__Given text__:
• • •

However, I didn’t read every word of Lilith’s Brood. I dove in and out. In trying to decide why I needed to do that, I discovered fourl things about what I like and why I like it.

One: I have read so many sci-fi-fantasy novels, as well as novels in many other styles, that I can see events unfold before they do. In the case of Lilith, I couldn’t bear to watch.

Two: I read, and watch TV shows, only for pleasure. Or to see how the author manages a problem I’m trying to solve in my own writing. The same goes for fantasy novels.( I read, and see, theatrical plays, no matter how difficult the subject, the way other people read challenging novels.)

Three: I worry that reading Facebook has destroyed my attention span.

• • •

__Dataset excerpt__:
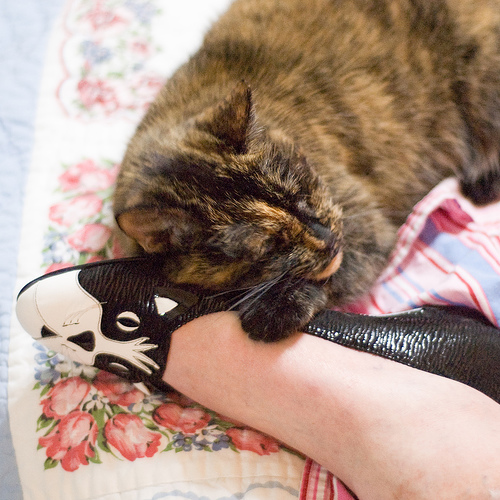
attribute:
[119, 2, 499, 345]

• • •

__Activity A__: Print everything in the reflection on reading Lilith's Brood, from "However, I didn’t" down to "bear to watch.".
__Activity B__: Translate this sentence from the reflection on reading Lilith's Brood into Spanish: "In the case of Lilith, I couldn’t bear to watch."
__Activity C__: Carry the reflection on reading Lilith's Brood further, picking up after its last sentence.

__Task output A__:
However, I didn’t read every word of Lilith’s Brood. I dove in and out. In trying to decide why I needed to do that, I discovered fourl things about what I like and why I like it.

One: I have read so many sci-fi-fantasy novels, as well as novels in many other styles, that I can see events unfold before they do. In the case of Lilith, I couldn’t bear to watch.

__Task output B__: En el caso de Lilith, no podía soportar mirar.

__Task output C__:
Four: Most interesting, to me: In a 1995 review of Lilith’s Brood, Burton Raffel calls Butler’s style “crystalline, at its best, sensuous, sensitive, exact not in the least directed at calling attention to itself.” That tells me another thing about how I read. I do look for an interesting writing style. Robin McKinley, Sarah Addison Allen, and Lee Child all have a writing style that keeps me reading even when I see where the plot is going, or lose interest in where the plot is going.

Now I need to figure out how to do that in my own writing. Meanwhlie, I need to read Kindred.